7-Zip opens .lzma files just fine for me. I'm using v4.65, and even though in my case I have 7-zip associated with .lzma files, it should work fine even without that if you just navigate to the file in Z-Zip's file manager.

[gribozavr]

Quote:

Originally Posted by Mini-Geek

Should the MD5 be 9A2F77A956D60BE4A84F088435CB9A62?

MD5 is correct.

[Mini-Geek]

I upgraded to 4.65 (from 4.57) and now it works. From http://www.7-zip.org/history.txt:

Quote:

4.58 beta 2008-05-05
-------------------------
..
- 7-Zip now can unpack .lzma archives.
..

So if anybody is using 4.57 or older, upgrade and you can open the file.

[cipher]

The client is for Linux only? where is .exe for windows ken_g6.
thanks
cipher

Quote:

Originally Posted by Ken_g6

That's amazing! I had no idea how little a few extra orders of magnitude mattered on sieving. I guess I have a limited imagination.

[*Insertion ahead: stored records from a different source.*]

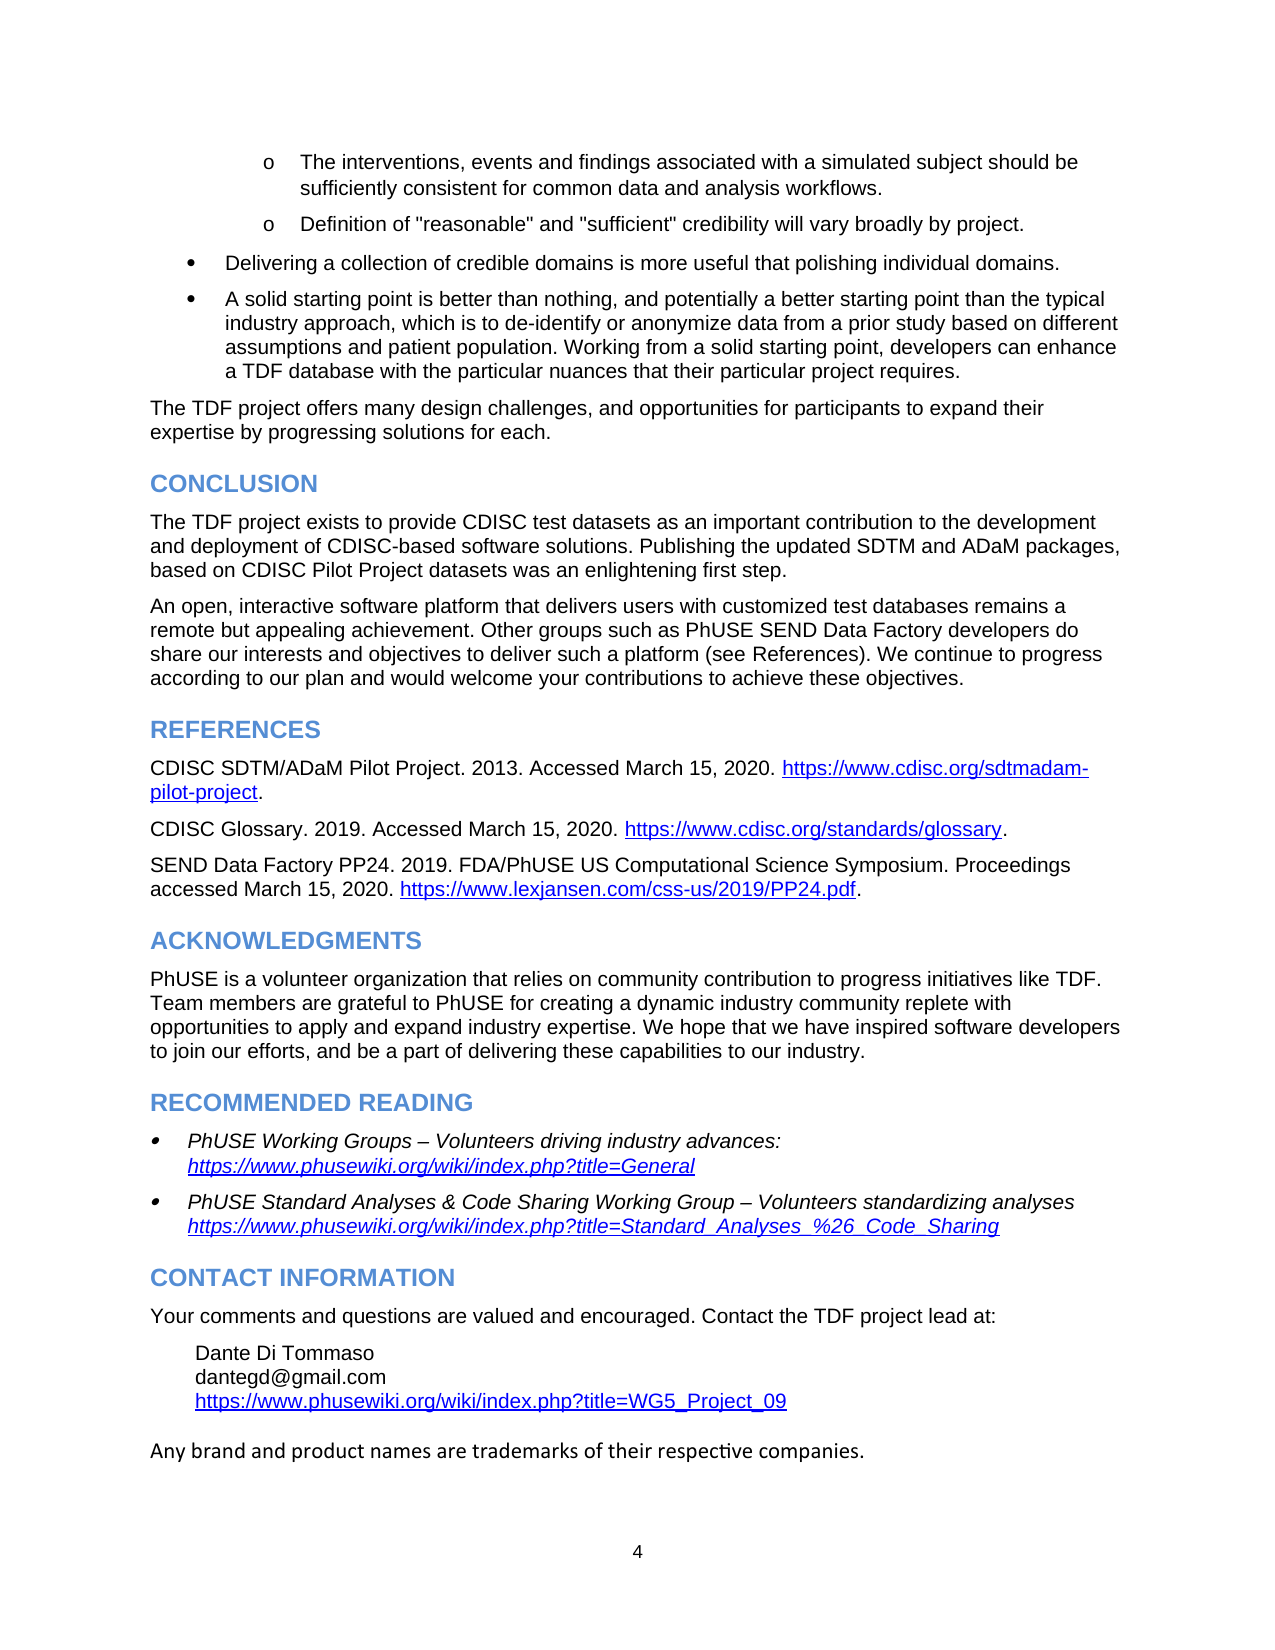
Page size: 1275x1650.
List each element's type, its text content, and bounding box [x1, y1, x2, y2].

list PhUSE Standard Analyses & Code Sharing Working Group – Volunteers standardizing analyses https://www.phusewiki.org/wiki/index.php?title=Standard_Analyses_%26_Code_Sharing [150, 1190, 1125, 1238]
text An open, interactive software platform that delivers users with customized test databases remains a remote but appealing achievement. Other groups such as PhUSE SEND Data Factory developers do share our interests and objectives to deliver such a platform (see References). We continue to progress according to our plan and would welcome your contributions to achieve these objectives. [150, 594, 1125, 690]
text SEND Data Factory PP24. 2019. FDA/PhUSE US Computational Science Symposium. Proceedings accessed March 15, 2020. https://www.lexjansen.com/css-us/2019/PP24.pdf. [150, 853, 1125, 901]
text Your comments and questions are valued and encouraged. Contact the TDF project lead at: [150, 1304, 1125, 1328]
text https://www.phusewiki.org/wiki/index.php?title=WG5_Project_09 [195, 1388, 1125, 1412]
list The interventions, events and findings associated with a simulated subject should be sufficiently consistent for common data and analysis workflows. [262, 150, 1125, 200]
subtitle Contact Information [150, 1263, 1125, 1292]
list CDISC SDTM/ADaM Pilot Project. 2013. Accessed March 15, 2020. https://www.cdisc.org/sdtmadam-pilot-project. [150, 756, 1125, 804]
text CDISC Glossary. 2019. Accessed March 15, 2020. https://www.cdisc.org/standards/glossary. [150, 817, 1125, 841]
list Delivering a collection of credible domains is more useful that polishing individual domains. [187, 251, 1125, 275]
text The TDF project offers many design challenges, and opportunities for participants to expand their expertise by progressing solutions for each. [150, 396, 1125, 443]
list A solid starting point is better than nothing, and potentially a better starting point than the typical industry approach, which is to de-identify or anonymize data from a prior study based on different assumptions and patient population. Working from a solid starting point, developers can enhance a TDF database with the particular nuances that their particular project requires. [187, 287, 1125, 383]
subtitle Recommended Reading [150, 1088, 1125, 1117]
text Any brand and product names are trademarks of their respective companies. [150, 1436, 1125, 1464]
list PhUSE Working Groups – Volunteers driving industry advances: https://www.phusewiki.org/wiki/index.php?title=General [150, 1129, 1125, 1177]
subtitle References [150, 715, 1125, 744]
list Definition of "reasonable" and "sufficient" credibility will vary broadly by project. [262, 212, 1125, 238]
text Dante Di Tommaso [195, 1341, 1125, 1364]
subtitle Acknowledgments [150, 926, 1125, 955]
text PhUSE is a volunteer organization that relies on community contribution to progress initiatives like TDF. Team members are grateful to PhUSE for creating a dynamic industry community replete with opportunities to apply and expand industry expertise. We hope that we have inspired software developers to join our efforts, and be a part of delivering these capabilities to our industry. [150, 967, 1125, 1063]
text The TDF project exists to provide CDISC test datasets as an important contribution to the development and deployment of CDISC-based software solutions. Publishing the updated SDTM and ADaM packages, based on CDISC Pilot Project datasets was an enlightening first step. [150, 510, 1125, 582]
text dantegd@gmail.com [195, 1364, 1125, 1388]
subtitle Conclusion [150, 468, 1125, 497]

One interesting thing to look at is what happens if the factor is 1. We do [ln(100P)/ln(5T)]^2 = 1.79, which is almost worth it by itself!

Now, I've done some benchmarks on an improved tpsieve, which is approximately twice as fast as V0.2.2 for large groups of N's. For my version, the ratio is about 1/62! So assuming your formula is right, that gets [ln(100P)/ln(310T)]^2 = 1.38.

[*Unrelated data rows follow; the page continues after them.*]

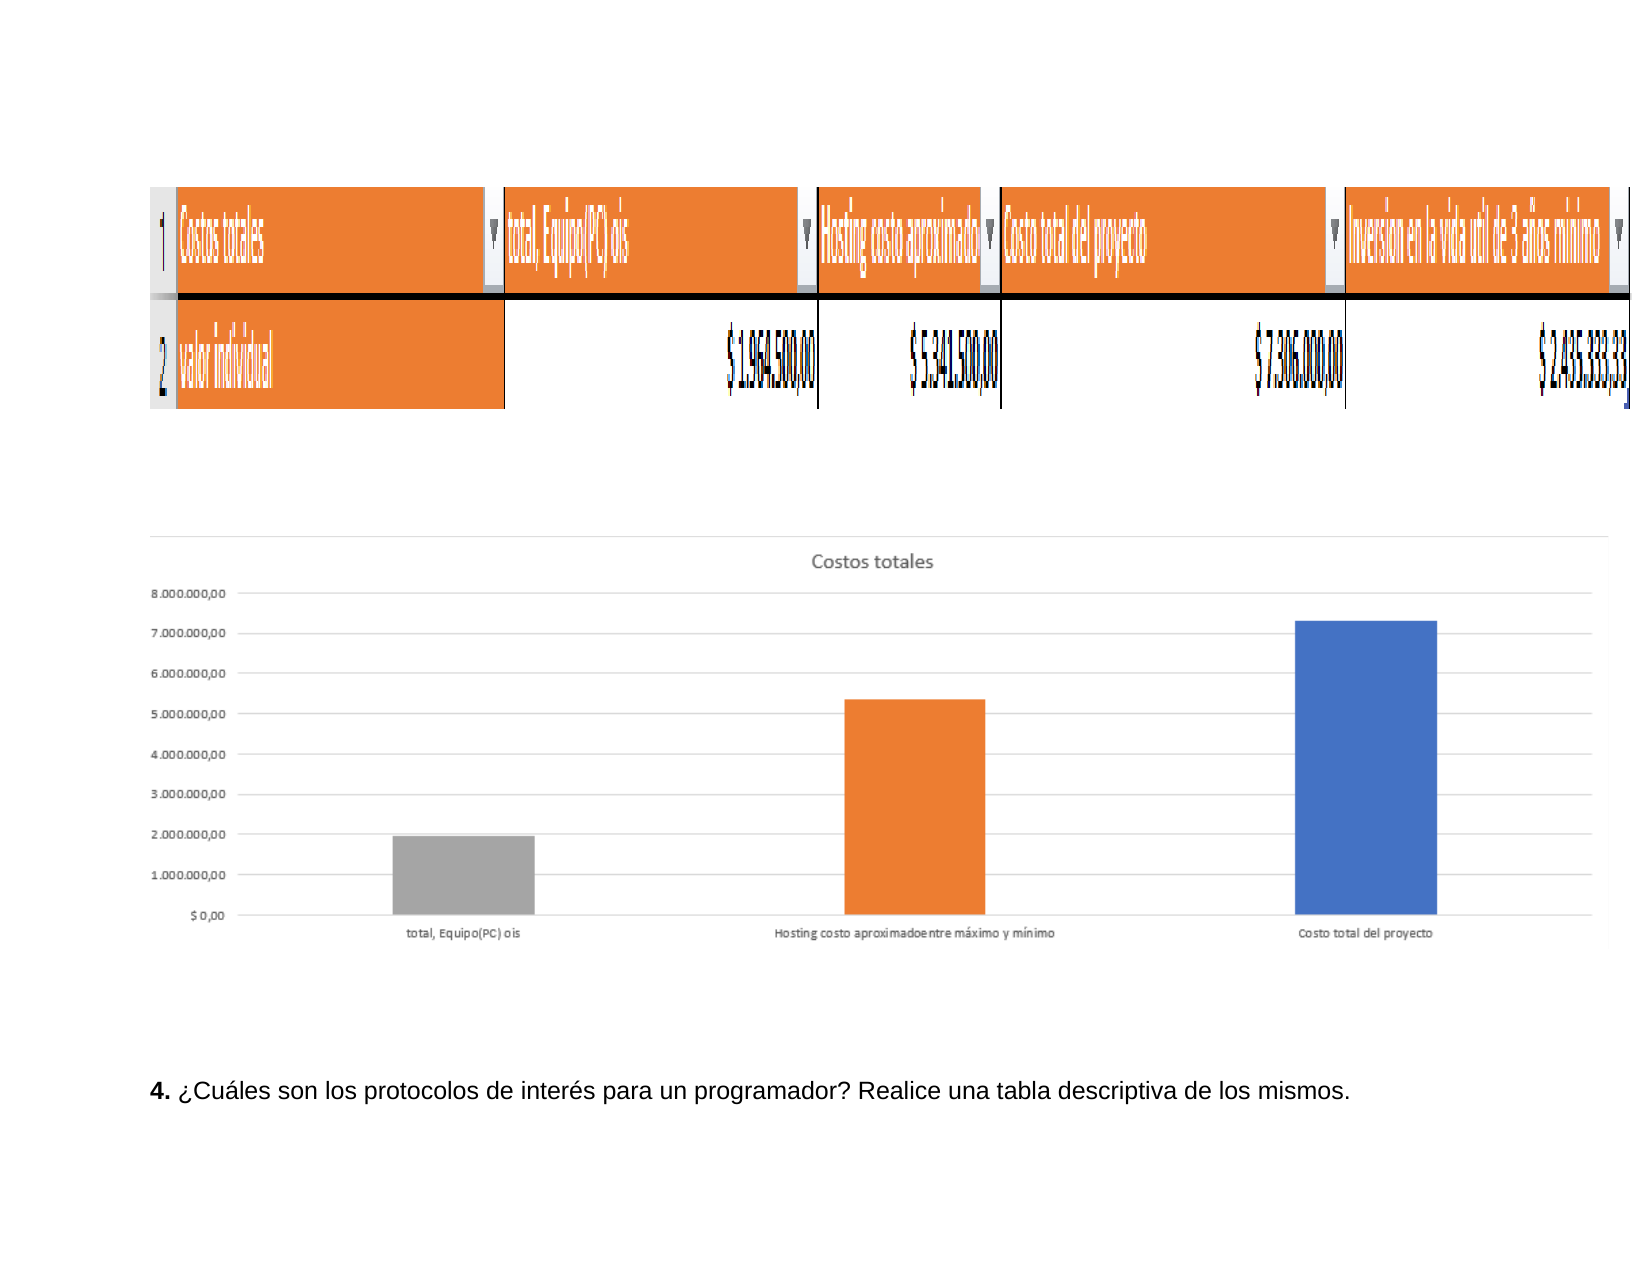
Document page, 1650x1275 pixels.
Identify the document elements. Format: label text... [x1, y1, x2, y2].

text 4. ¿Cuáles son los protocolos de interés para un programador? Realice una tabla descriptiva de los mismos. [150, 1076, 1500, 1105]
picture [150, 536, 1609, 949]
picture [150, 187, 1632, 409]
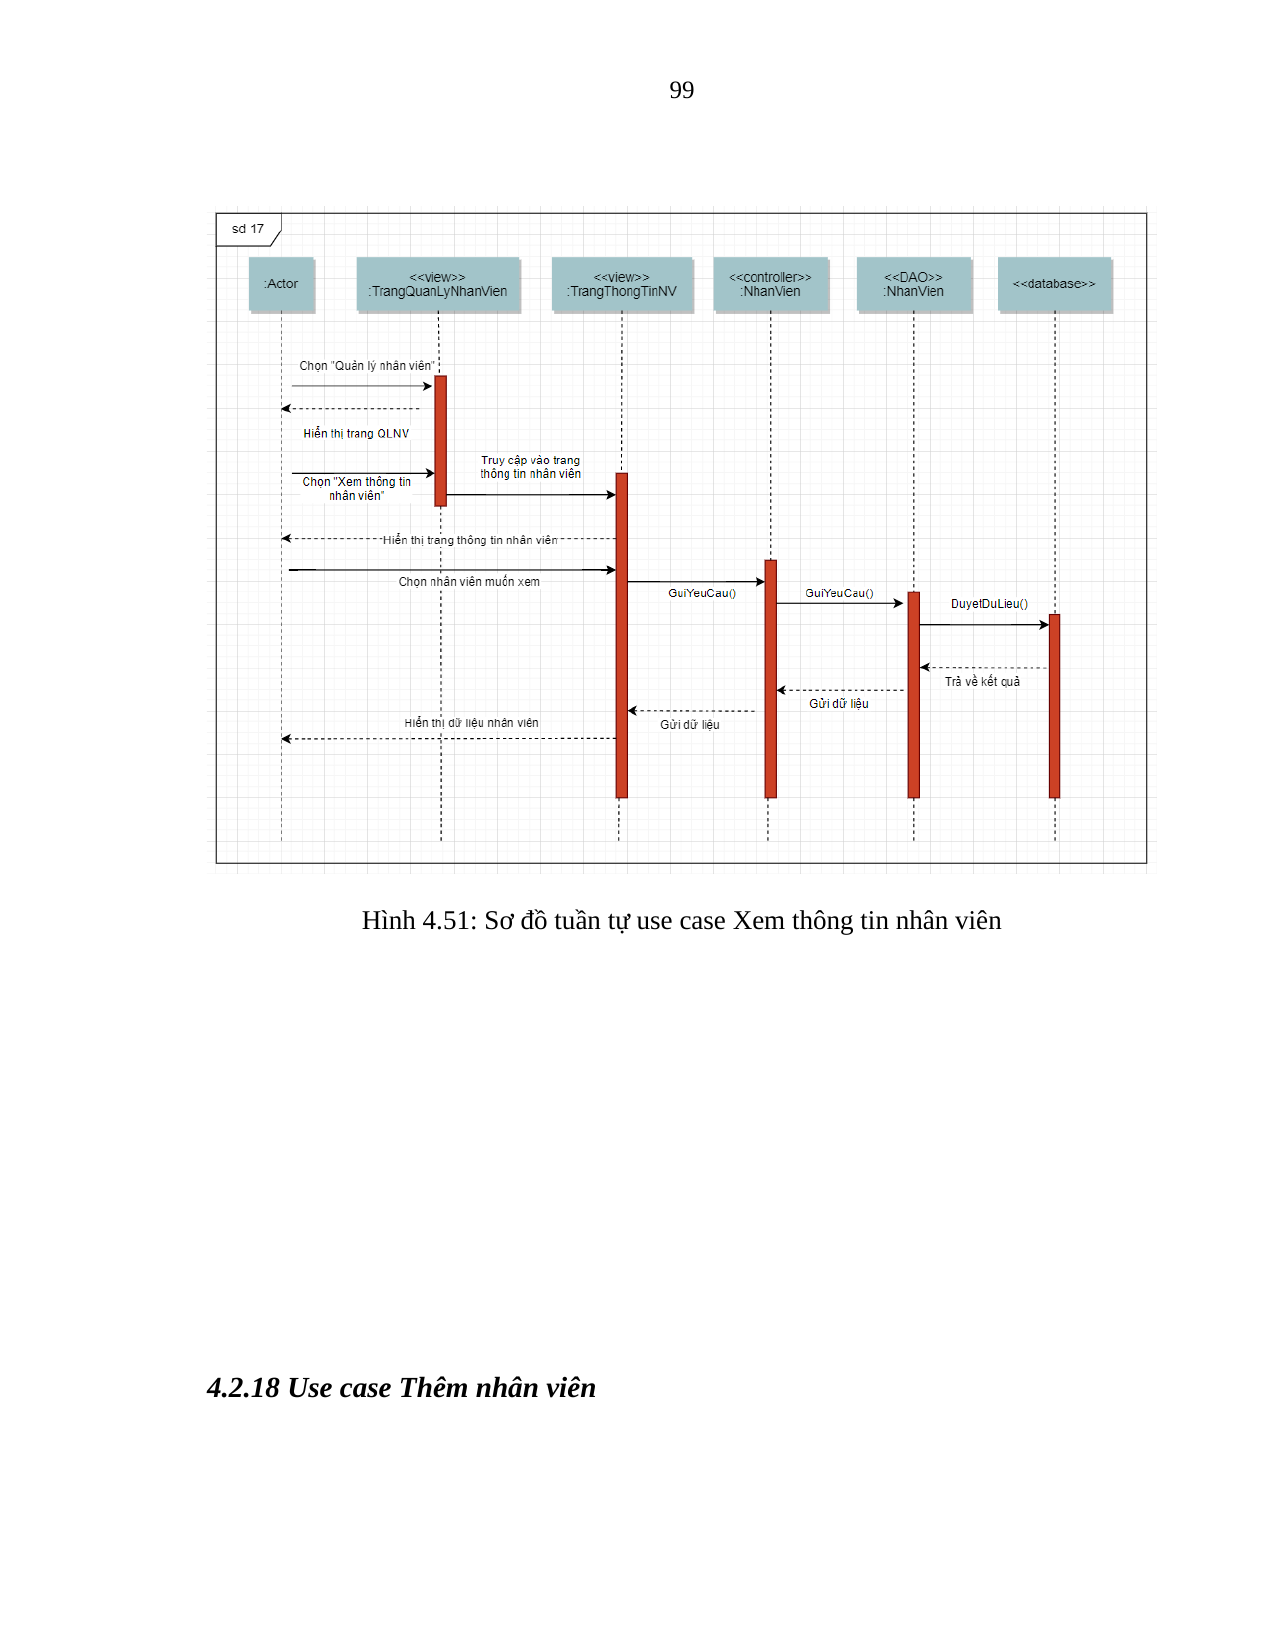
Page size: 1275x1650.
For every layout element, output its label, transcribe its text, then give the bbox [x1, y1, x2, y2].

picture [206, 206, 1157, 874]
text 4.2.18 Use case Thêm nhân viên [207, 1370, 1157, 1403]
text Hình 4.51: Sơ đồ tuần tự use case Xem thông tin nhân viên [207, 904, 1157, 936]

Do we need to benchmark LLR, or has somebody already done that?

[Ken_g6]

I was wondering when someone would ask about Windows. I'll look at making a 32-bit Windows .exe tomorrow. But I don't have a 64-bit Windows. Is there a gcc for 32-bit Windows or 32 or 64-bit Linux that will compile a 64-bit Windows binary? Or does someone want to compile it for me?

By the way, I just made another ~20% speed improvement to the 64-bit code. It now runs 4 times as fast as the 32-bit code for many-N sieves. I also tried the 64-bit code with "-t 4", and I think because it does most of its work in the processor registers, 4 threads seem to be as effective as two instances of 2 threads would be.